A New Take on Breakfast
At New Braunfels Brewing Co. (NBBC) in Central Texas, their take on ‘breakfast beer’ is a true original, and far too good to be limited to breakfast-time only. Purveyors of exciting, experimental beers fermented with their own house mixed-culture yeast, NBBC eschew style parameters to create beers that are known for their complexity, character and unique flavor profiles. It is therefore unsurprising that their ‘breakfast beer’ is a law unto itself, and all the better for it. An Imperial Weizenbock brewed with a 30% malted oat and 50% wheat mash bill, the beer is made fully ‘breakfasty’ by the addition of roasted pecans, hand-ground coffee, cacao nibs and maple syrup. A riff on NBBC’s Black Weizenbock, Uber, owner and brewmaster Kelly Meyer came up with the recipe when he found himself with supplies of malted oats and pecans on hand.
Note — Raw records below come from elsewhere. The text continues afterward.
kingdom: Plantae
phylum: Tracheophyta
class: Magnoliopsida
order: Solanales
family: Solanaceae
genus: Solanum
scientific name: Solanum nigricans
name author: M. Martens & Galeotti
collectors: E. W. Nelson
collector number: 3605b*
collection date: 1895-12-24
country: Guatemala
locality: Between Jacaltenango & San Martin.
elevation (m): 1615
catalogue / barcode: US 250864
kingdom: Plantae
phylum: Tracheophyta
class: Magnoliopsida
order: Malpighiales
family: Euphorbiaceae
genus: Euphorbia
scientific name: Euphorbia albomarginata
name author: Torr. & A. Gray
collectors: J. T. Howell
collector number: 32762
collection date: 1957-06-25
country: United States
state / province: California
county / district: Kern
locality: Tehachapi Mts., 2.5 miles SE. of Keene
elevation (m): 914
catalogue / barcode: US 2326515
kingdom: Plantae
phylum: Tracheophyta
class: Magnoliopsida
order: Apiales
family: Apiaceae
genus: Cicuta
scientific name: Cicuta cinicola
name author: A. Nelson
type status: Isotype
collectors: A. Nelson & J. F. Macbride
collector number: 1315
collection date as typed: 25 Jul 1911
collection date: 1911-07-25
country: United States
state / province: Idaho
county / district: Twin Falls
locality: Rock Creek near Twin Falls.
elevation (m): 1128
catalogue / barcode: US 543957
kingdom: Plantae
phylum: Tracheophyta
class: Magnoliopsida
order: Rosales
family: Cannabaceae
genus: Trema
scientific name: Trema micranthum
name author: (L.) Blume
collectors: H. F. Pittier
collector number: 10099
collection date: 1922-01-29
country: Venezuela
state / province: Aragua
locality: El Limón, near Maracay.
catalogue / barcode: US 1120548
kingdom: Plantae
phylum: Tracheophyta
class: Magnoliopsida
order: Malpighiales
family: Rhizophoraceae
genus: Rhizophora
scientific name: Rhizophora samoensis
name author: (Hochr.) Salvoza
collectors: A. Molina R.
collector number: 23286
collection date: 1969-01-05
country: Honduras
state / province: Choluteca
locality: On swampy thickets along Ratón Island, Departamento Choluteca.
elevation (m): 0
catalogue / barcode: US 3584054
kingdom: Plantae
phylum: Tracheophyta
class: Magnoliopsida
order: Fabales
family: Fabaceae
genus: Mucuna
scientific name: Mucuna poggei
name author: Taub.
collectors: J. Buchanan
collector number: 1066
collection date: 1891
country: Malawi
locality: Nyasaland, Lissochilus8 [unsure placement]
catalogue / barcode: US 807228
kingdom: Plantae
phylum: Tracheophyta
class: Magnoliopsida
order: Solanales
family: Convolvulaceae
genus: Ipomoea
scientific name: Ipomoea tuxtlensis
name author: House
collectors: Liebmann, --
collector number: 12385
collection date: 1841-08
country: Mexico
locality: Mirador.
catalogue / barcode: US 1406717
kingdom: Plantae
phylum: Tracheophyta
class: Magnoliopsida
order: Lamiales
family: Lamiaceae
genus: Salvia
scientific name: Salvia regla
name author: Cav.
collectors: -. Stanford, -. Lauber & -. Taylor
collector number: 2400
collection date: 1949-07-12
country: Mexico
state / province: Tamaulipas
Using aged hops and a process of first-wort-hopping to minimize bitterness, Meyer then divided the beer into two batches. “Once primary fermentation was complete, I pulled half the 220 gallons and laid it over the spent pecans I had roasted,” he says. “That was also when I added the maple syrup, which would take almost 3 weeks to finish fermenting.” With two thirds of the beer absorbing this sweet nutty goodness, Meyer had other plans for the remaining third. “I hand-ground the coffee so it wouldn’t heat up in the electric grinder,” he explains. “Then I added it and the cacao nibs to the other 110 gallons and gave them time to pick up the flavor.”
The end result is a mouth-watering blend of both batches, carefully crafted to achieve the optimum ‘breakfast beer’ experience. “I tasted each tank repeatedly and decided on a blend,” says Meyer. “This was when I’d either add more adjuncts or blend less of each as needed.” Having pulled off this delicate balancing act with aplomb, Meyer then let the beer rest for a final fortnight before packaging, allowing it time to fully settle before releasing the breakfasty goodness into the wild. Each flavor plays joyfully off the others, and the underlying gentle mixed-culture funk offers a spritzy sourness that lightens the body without detracting from the warm, smooth chocolate malt. While many breweries produce novel beers for the sake of experimentation alone, NBBC can be relied upon to always put flavor and quality first. Death for Breakfast is exceptional not just for its uniqueness, but because it’s a gloriously satisfying beer to drink. Any visit to Central Texas merits a stop at the NBBC taproom, but be quick if you want to catch this exceptional limited brew.